## What is required
Please keep to the lines below from the one with "SkyWalking backend distribution" through the one with "3. **Libraries of", and restate them word for word, ends included.

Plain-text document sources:
::::::

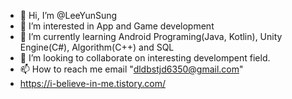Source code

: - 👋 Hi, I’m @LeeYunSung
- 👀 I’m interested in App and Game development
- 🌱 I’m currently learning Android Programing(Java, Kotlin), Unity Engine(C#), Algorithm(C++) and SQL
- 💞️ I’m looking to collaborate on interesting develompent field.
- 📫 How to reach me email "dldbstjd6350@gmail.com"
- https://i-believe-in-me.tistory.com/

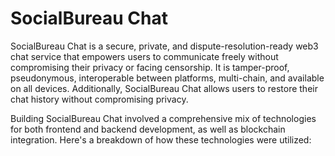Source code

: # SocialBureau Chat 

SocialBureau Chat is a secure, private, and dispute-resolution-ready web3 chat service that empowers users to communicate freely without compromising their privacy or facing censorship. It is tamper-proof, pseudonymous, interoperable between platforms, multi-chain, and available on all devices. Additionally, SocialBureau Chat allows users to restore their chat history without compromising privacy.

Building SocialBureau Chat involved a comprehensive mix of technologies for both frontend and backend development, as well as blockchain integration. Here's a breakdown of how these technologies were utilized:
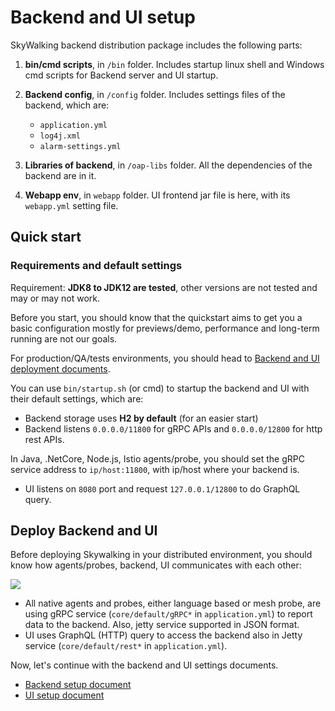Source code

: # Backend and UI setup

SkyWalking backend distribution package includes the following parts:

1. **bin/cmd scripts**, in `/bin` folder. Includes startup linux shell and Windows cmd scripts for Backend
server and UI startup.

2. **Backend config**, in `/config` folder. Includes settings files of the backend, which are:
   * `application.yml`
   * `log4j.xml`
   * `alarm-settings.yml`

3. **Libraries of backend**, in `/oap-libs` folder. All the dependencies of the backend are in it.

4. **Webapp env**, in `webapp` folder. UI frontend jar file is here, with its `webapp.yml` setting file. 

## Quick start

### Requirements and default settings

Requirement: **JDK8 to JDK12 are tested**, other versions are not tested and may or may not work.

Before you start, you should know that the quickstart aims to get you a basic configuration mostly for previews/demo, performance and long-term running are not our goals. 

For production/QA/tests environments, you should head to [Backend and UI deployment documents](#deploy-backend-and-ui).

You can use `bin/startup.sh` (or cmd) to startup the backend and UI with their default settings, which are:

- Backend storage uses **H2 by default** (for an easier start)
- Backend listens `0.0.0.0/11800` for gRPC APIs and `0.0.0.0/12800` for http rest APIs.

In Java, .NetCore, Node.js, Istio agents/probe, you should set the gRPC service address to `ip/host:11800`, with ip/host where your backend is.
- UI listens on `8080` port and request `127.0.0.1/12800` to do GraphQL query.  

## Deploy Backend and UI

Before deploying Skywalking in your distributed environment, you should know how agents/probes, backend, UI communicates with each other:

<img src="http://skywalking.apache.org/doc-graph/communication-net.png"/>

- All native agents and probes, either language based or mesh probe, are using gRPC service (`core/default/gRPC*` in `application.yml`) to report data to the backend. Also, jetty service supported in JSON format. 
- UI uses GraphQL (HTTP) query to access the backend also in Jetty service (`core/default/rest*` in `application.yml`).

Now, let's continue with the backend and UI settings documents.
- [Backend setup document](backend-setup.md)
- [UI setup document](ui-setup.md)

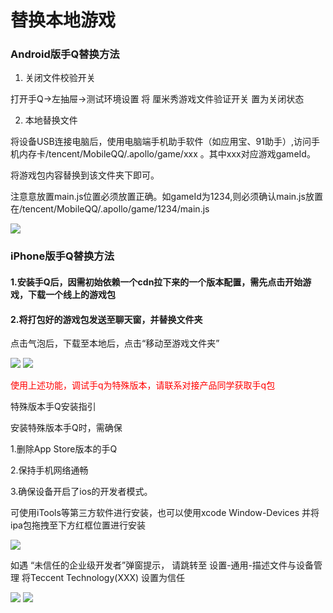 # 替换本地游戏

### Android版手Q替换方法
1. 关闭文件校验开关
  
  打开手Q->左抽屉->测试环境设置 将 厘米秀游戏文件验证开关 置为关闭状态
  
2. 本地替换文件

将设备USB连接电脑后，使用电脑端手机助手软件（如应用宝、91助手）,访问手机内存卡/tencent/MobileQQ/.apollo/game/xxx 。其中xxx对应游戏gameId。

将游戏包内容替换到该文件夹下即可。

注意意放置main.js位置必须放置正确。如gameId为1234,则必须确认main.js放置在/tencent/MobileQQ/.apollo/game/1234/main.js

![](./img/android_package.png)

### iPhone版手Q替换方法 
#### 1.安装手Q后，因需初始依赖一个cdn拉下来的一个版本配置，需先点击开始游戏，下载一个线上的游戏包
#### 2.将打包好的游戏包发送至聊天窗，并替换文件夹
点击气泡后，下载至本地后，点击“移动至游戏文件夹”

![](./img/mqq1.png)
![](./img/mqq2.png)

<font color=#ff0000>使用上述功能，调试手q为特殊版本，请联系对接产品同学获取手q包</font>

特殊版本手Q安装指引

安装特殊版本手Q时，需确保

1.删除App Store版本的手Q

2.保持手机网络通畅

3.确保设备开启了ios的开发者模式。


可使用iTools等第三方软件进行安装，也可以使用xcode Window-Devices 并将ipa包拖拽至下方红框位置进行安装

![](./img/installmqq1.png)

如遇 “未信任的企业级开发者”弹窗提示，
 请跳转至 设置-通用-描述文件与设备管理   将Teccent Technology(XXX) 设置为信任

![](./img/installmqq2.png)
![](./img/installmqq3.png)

::::::

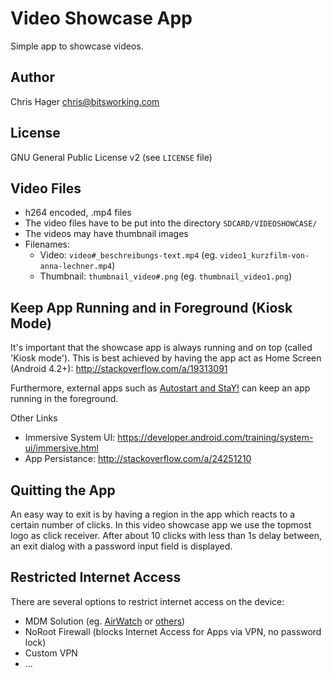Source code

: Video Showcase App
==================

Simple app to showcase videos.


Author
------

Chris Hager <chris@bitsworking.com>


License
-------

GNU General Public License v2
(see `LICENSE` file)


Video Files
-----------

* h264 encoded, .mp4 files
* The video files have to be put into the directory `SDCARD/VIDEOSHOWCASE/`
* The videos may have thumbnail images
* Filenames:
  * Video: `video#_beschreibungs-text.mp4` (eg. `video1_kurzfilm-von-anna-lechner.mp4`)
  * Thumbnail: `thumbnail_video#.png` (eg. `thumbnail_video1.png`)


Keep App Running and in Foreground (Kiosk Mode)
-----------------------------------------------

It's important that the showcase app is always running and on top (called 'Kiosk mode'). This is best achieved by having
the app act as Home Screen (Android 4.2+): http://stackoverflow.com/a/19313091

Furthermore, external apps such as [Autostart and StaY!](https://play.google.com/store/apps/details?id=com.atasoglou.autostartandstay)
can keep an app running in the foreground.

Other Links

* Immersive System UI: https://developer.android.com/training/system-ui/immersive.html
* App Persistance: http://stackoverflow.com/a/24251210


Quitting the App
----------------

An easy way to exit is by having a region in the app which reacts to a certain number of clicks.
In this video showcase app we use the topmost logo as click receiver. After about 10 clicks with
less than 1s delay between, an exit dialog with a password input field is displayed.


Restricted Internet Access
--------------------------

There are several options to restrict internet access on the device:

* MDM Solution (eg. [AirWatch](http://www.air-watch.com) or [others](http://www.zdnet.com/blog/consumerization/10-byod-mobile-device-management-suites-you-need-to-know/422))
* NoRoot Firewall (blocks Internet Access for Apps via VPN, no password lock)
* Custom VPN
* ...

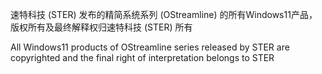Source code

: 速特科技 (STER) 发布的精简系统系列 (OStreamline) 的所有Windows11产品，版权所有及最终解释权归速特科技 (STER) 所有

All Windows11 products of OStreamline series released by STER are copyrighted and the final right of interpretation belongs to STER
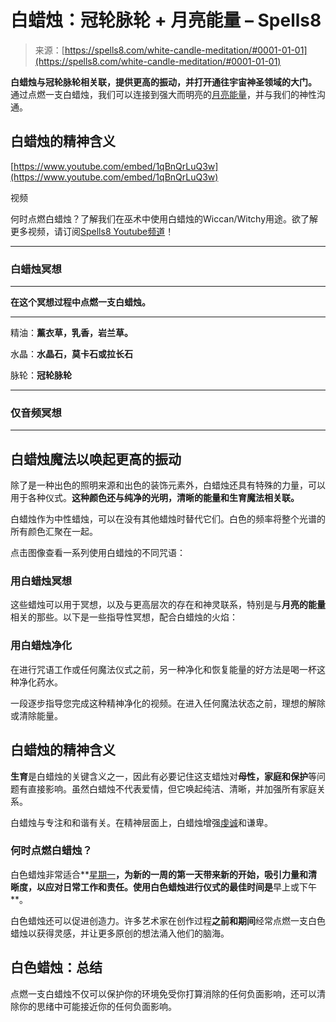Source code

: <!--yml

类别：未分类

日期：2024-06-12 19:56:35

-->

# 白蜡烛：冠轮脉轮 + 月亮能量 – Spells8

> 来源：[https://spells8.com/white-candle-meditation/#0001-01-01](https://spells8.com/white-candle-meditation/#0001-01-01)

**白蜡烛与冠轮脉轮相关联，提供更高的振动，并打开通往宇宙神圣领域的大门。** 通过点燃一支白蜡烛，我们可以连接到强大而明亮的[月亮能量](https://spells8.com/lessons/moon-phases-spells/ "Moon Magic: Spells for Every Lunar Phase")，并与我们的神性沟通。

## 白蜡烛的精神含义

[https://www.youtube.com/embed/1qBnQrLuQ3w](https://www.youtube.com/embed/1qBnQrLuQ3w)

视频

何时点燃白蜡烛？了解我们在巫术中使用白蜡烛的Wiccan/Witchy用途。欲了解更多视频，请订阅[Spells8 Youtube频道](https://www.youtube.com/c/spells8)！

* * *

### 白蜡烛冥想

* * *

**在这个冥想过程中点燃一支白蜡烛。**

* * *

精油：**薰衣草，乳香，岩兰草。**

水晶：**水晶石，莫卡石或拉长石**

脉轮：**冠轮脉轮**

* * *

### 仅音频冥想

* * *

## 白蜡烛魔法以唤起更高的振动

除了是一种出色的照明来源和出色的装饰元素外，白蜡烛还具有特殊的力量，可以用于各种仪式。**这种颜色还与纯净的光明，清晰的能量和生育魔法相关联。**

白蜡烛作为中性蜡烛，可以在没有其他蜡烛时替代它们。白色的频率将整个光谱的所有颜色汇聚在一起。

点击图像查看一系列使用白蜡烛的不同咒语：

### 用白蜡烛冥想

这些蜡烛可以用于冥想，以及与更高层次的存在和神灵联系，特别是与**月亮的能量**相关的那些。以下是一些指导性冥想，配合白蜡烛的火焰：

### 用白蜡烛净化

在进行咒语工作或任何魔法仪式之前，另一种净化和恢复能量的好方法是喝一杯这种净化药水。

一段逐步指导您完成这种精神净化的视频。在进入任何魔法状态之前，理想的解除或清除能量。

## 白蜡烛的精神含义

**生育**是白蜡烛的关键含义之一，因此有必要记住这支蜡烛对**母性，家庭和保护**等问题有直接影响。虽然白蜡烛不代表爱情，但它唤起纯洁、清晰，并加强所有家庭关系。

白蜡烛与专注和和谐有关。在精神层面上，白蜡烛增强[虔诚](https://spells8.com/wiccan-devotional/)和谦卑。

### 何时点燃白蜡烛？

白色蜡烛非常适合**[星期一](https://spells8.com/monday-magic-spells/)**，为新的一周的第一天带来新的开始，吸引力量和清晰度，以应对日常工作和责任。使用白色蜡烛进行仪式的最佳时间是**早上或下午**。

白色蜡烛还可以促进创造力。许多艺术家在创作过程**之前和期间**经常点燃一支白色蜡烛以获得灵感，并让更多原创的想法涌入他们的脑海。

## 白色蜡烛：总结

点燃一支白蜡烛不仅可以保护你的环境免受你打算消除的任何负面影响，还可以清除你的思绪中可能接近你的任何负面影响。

::::::

## Answer to this exercise
SkyWalking backend distribution package includes the following parts:

1. **bin/cmd scripts**, in `/bin` folder. Includes startup linux shell and Windows cmd scripts for Backend
server and UI startup.

2. **Backend config**, in `/config` folder. Includes settings files of the backend, which are:
   * `application.yml`
   * `log4j.xml`
   * `alarm-settings.yml`

3. **Libraries of backend**, in `/oap-libs` folder. All the dependencies of the backend are in it.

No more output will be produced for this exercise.